Texte fourni -

____

De la même manière, sous l'apparence d'un documentaire pris sur le vif, chaque plan est soigneusement composé ; même pour ceux en voiture, une vitre craquelée et poussiéreuse ou la portière viennent systématiquement encadrer les visages et l'image qui défile. Pareillement, Kiarostami fait mentir l'environnement pour créer un espace irréel et symboliste. Tout particulièrement le fameux chemin qui zèbre la colline, visible dans les trois films, n'existait pas à l'origine et fut ratissé par les enfants du coin tandis que, pour la scène finale, l'arbre étant un peu défraichi, l'équipe l'a rapiécé avec quelques branches. Ce n'est donc pas un hasard si dans "Le vent nous emportera" le réalisateur rencontre un puisatier qui cite « Khosrow o Shirin » de Nizami dans lequel Fahrahd, sculpteur imaginaire des reliefs rupestres de Behistun, se voit obliger de creuser littéralement une route. Kiarostami sculpte la pellicule mais lui aussi le paysage.
La majorité de ses films proposent une épure aussi bien scénaristique qu'esthétique qui tend vers une poésie de l'abstraction. La prégnance donnée aux lignes de force, droites ou courbes, naturelles ou artificielles, peut faire songer au travail similaire de Tarkovski avec le paysage russe et les éléments naturels. Dès lors, la Zone de Stalker et son océan d'herbe humide ne paraît pas si éloignée des collines tantôt verdoyantes, tantôt dorées de l'Iran et à son tour Kiarostami a sans nul doute inspiré son voisin turc Nuri Bulge Ceylan dans son goût pour le panorama et la mise en abyme dans le diptyque enchâssé "Kasaba - Nuages de Mai".

____

Consigne -
Reprenez le texte sur le paysage dans le cinéma de Kiarostami à la suite de sa dernière phrase.

Exercices d'interprétation de graphiques:
____

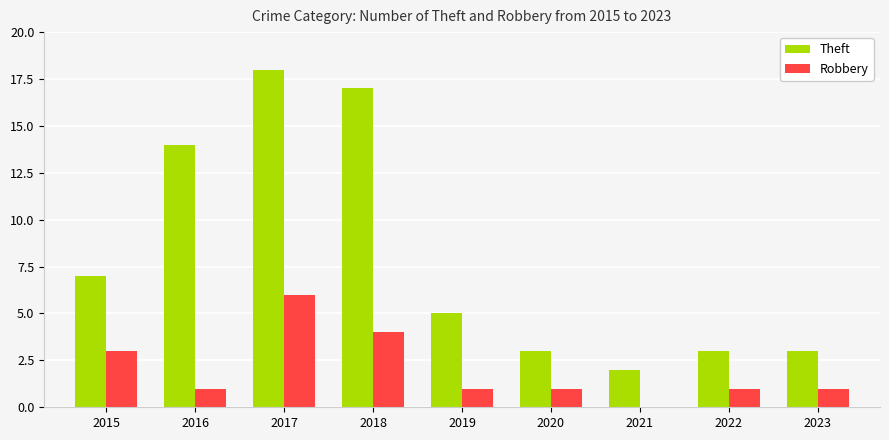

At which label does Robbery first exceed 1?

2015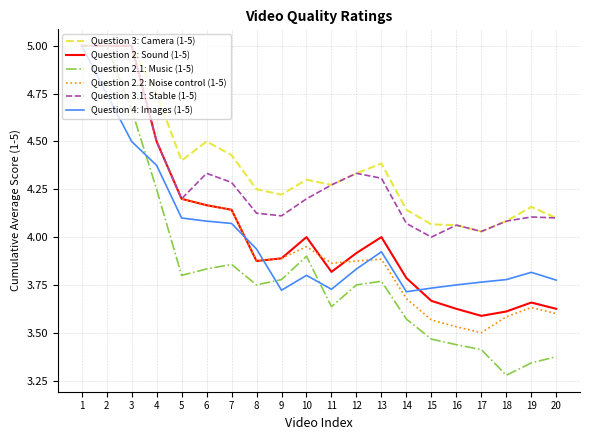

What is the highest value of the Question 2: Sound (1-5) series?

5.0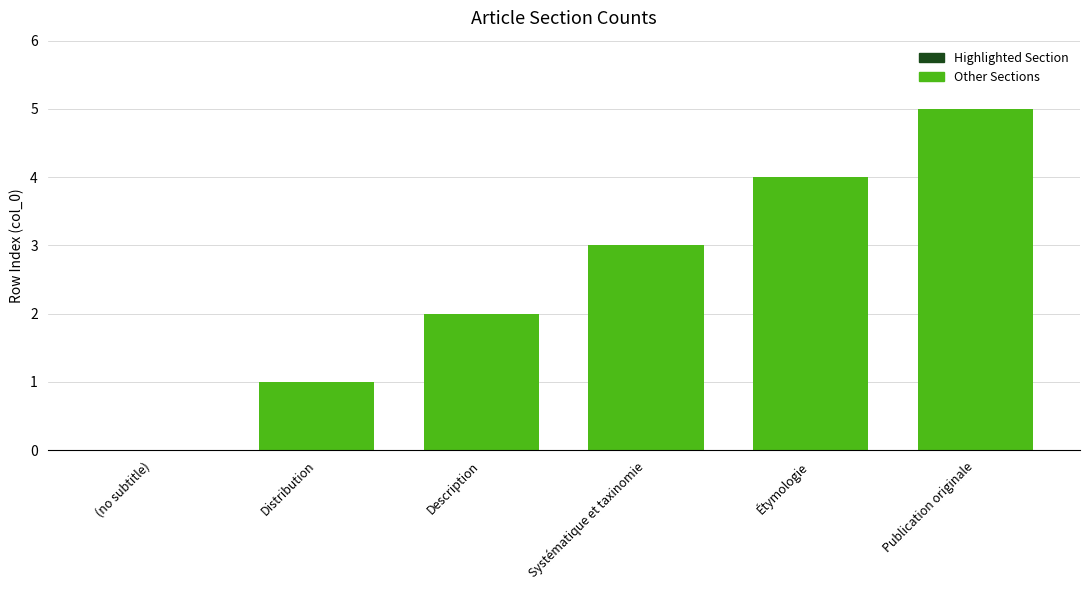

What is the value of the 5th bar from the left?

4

____

Réponse ci-dessous -
Mais surtout ce rapport au paysage idéel, éloigné d'un apparent réalisme, est à rapprocher des compositions des miniatures persanes. Ces dernières qui dès l'époque timouride, s'affranchissant de l'inspiration chinoise et arabe pour une manière proprement persane, se construisent de la même façon : étalement de plages colorées émaillées de fleurs, saillies de roches ayant parfois des traits anthropomorphes, chemins serpenteux et arbres délicatement fleuris. Des compositions entièrement tellurocentrées où le ciel est presque absent. Un espace improbable aux couleurs arbitraires et à la perspective aplatie où s'affairent les figures humaines, héros, rois, échansons et couples dans des pavillons ornementés. Comme chez Kiarostami le paysage en soi, pour soi, n'existe pas car malgré ce goût guidé par l'horreur du vide pour le détail, profus et raffiné, surtout à l'époque safavide, il ne se limite pas à une simple manière décorative et maladroite comme on a parfois pu l'y restreindre. Le paysage se déploie comme terrain symbolique des hommes et donne à voir un reflet du Paradis.
Il y a clairement une dualité entre le rendu réaliste des fleurs, des arbres, de certains animaux et la composition irréaliste ; une vision à la fois pittoresque voire sensuelle et symboliste de la nature. Un paradoxe tout à fait conciliable qui semble exister de façon similaire sous la caméra de Kiarostami. Aussi le plan du fameux chemin zébré couronné d'un arbre peut-t-il faire penser dans sa conception et sa composition, par exemple, à un paysage du XIVe siècle.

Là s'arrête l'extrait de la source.